You can actually access the original array via the `view`:

``````>>> small_slice
array([0, 1, 2, 3, 4, 5, 6, 7, 8, 9])
>>> small_slice.base
array([0, 1, 2, ..., 99999997, 99999998, 99999999])
``````

As a result, only once we delete all views does the original array’s memory get freed:

``````>>> del small_slice
29642752
``````

Note: Whether or not any particular tool or technique will help depends on where the actual memory bottlenecks are in your software.

Need to identify the memory and performance bottlenecks in your own Python data processing code? Try the Sciagraph profiler, with support for profiling both in development and production macOS and Linux, and with built-in Jupyter support.

## Unexpected mutation

Another consequence of views is that modifying a view will change the original array. Recall that for Python lists, modifying a sliced result doesn’t modify the original list, because the new object is a copy:

``````>>> l = [1, 2, 3]
>>> l2 = l[:]
>>> l2[0] = 17
>>> l2
[17, 2, 3]
>>> l
[1, 2, 3]
``````

With NumPy views, mutating the view does mutate the original object, they’re both pointing at the same memory:

``````>>> arr = np.array([1, 2, 3])
>>> view = arr[:]
>>> view[0] = 17
>>> view
array([17,  2,  3])
>>> arr
array([17,  2,  3])
``````

This result might not be what you wanted!

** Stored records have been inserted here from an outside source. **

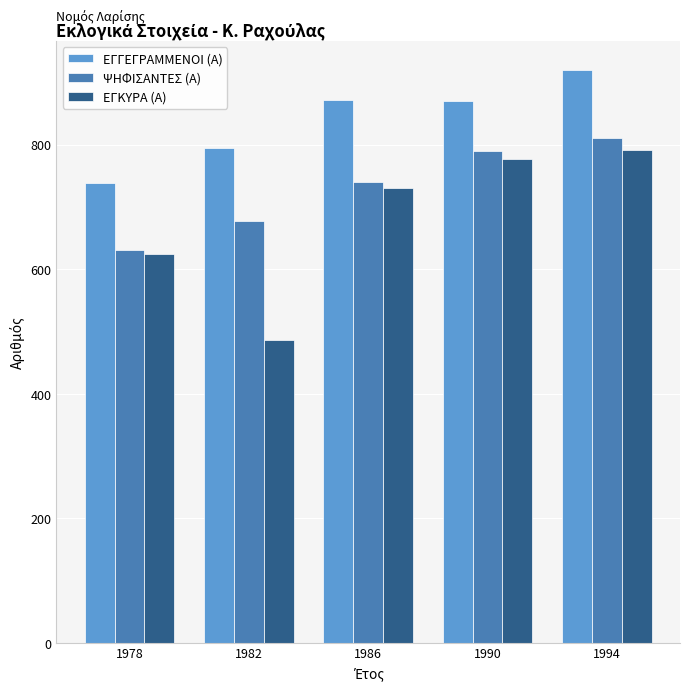

What is the sum of all ΨΗΦΙΣΑΝΤΕΣ (Α) values?

3649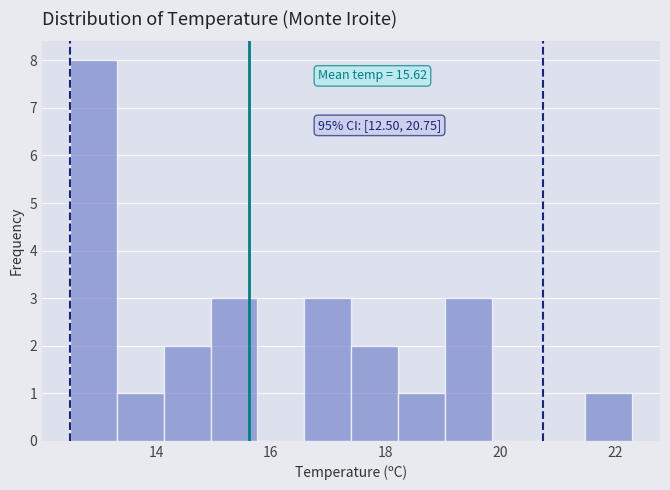

Over which range of the x-axis is the bar tallest?

12.6 to 13.4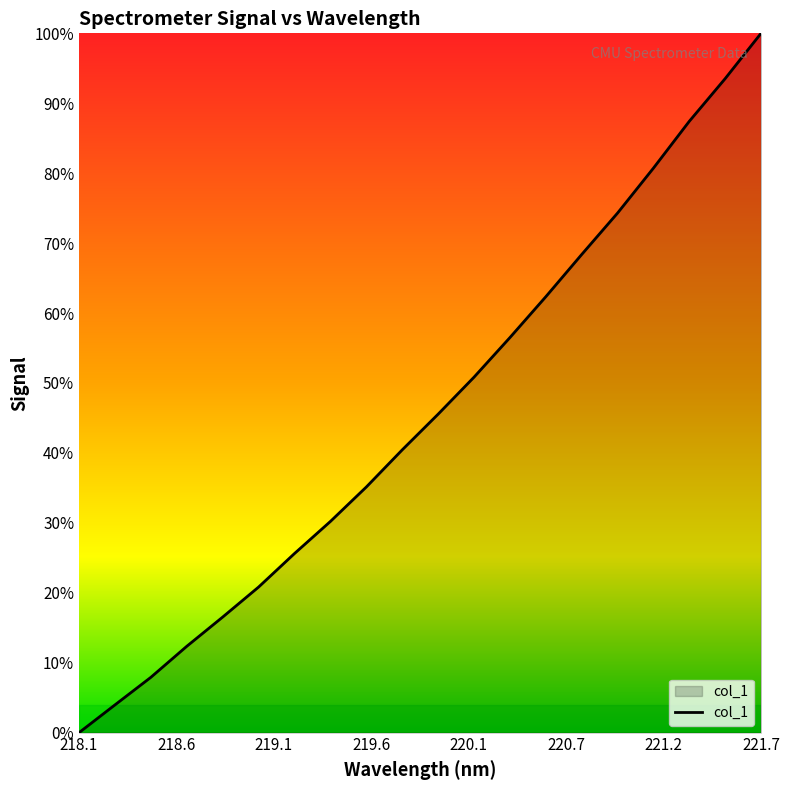

Does the chart display data point markers on the line(s)?

No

Unexpected mutation is made more likely by the fact that some NumPy APIs may return either views or copies, depending on circumstances. For example, some slicing results might not be views:

``````>>> arr = np.array([1, 2, 3])
>>> arr2 = arr[:]
>>> arr2.base is arr
True
>>> arr3 = arr[[True, False, True]]
>>> arr3.base is arr
False
``````

Mutating `arr2` would mutate `arr` as well, but mutating `arr3` would not mutate `arr`.

## Explicit copying with `copy()`

When you don’t want to refer to the original memory, explicit copying allows you to create a new array. This can be useful to prevent mutation, and also in the case where you don’t want to keep the original array around in memory:

``````>>> arr = np.arange(0, 100_000_000)
829464576
>>> small_slice = arr[:10].copy()
>>> del arr
29700096
>>> print(small_slice.base)
None
``````

In this case deleting `arr` freed up the memory, because `small_slice` is a copy, not a view.

## Takeaways: using views efficiently and safely

Given views are returned automatically by various NumPy APIs, you need to think of them as you write your code:

1. Pay attention in the documentation whether an API will return views, copies, or both.
2. If you have a large array you want to clear from memory, ensure that not only are there no direct references to it, but also there are no views referring to it.
3. If you are going to mutate an array, ensure it won’t accidentally mutate some other array due to actually being a view.
4. If you don’t want a view, use the `copy()` method.